A PyTorch ASR toolkit that admits its own rough edges
A research-oriented end-to-end speech recognition implementation covering attention, CTC, and hybrid models—config-driven, but not production-polished.

What it does
This is a PyTorch implementation of Listen, Attend and Spell (LAS) and friends: seq2seq attention-based ASR, pure CTC, and joint CTC-attention hybrids. It handles the full pipeline from on-the-fly feature extraction through training to beam-search decoding with optional RNN language model fusion. Everything is driven by YAML config files, with TensorBoard logging baked in.
The interesting bit
The authors don’t pretend this is a turnkey product. The README explicitly warns that example configs “were not fine-tuned,” that TensorBoard error rates are biased (see issue #10), and that CuDNN CTC is “unstable.” That honesty is refreshing in a field of overclaimed benchmarks.

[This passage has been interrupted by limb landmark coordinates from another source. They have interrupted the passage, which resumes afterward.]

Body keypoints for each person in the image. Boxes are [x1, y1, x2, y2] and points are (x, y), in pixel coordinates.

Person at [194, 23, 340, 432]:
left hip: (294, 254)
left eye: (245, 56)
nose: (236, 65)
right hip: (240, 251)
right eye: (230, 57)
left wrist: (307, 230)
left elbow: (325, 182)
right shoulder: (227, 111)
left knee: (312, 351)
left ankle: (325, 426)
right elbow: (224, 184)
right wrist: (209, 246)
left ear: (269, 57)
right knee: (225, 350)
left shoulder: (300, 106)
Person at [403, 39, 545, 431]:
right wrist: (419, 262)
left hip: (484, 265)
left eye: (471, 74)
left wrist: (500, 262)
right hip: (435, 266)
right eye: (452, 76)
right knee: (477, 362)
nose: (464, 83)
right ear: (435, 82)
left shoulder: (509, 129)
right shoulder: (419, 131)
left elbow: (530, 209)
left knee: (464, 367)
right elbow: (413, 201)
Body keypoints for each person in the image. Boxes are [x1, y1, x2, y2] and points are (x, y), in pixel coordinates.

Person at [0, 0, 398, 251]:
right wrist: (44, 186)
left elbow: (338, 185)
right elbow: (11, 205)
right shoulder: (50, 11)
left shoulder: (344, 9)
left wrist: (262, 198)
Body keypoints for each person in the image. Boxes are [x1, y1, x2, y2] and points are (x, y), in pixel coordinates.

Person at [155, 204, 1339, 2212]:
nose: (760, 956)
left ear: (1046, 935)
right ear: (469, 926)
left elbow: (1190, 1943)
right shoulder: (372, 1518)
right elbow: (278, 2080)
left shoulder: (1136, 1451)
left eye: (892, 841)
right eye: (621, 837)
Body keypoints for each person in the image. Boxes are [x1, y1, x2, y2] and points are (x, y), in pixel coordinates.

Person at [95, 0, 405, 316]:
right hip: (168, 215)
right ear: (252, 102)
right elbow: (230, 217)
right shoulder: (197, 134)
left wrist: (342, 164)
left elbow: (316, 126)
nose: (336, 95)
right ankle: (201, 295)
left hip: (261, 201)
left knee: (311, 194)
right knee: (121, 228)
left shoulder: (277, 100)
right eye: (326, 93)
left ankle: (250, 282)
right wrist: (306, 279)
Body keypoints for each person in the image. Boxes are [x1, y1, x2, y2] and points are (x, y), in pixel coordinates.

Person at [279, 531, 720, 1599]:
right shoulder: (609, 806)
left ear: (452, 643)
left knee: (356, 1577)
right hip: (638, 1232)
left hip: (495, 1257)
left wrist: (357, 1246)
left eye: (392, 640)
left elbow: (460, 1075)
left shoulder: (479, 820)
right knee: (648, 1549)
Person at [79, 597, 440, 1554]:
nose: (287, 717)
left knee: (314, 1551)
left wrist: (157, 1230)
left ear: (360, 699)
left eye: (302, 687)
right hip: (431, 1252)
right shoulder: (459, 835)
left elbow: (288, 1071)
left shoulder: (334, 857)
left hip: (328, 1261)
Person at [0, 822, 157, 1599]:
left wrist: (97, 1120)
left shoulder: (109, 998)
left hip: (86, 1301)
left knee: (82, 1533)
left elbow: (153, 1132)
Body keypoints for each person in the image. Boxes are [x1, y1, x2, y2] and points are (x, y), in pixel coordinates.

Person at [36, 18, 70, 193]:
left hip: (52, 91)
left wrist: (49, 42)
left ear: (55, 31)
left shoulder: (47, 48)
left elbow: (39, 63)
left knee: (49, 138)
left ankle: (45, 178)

The project also serves as a reference implementation for multiple papers, with citations requested rather than demanded.
Key highlights
- On-the-fly feature extraction via torchaudio; character, subword (sentencepiece), or word encoding
- Seq2seq, CTC, and joint CTC-attention training with yaml-driven hyperparameters
- Beam search, greedy decoding, and joint decoding with external RNN-LM
- TensorBoard visualization including attention alignment plots
- Direct lineage from ESPnet and consultation with William Chan (first LAS author)
Caveats
- Decoding is single-sample (no batching), so RAM usage scales with worker count
- Several items remain on the TODO list: pure CTC training has a beam decode bug, examples are “coming soon,” and CLM migration is unfinished
- The project appears to be in maintenance mode; last significant activity unclear from README alone
Verdict
Worth a look for researchers or students who want to understand LAS/CTC internals and don’t mind tuning configs themselves. Skip it if you need a battle-tested, production-ready ASR pipeline—this is a teaching and experimentation scaffold, not a shipped product.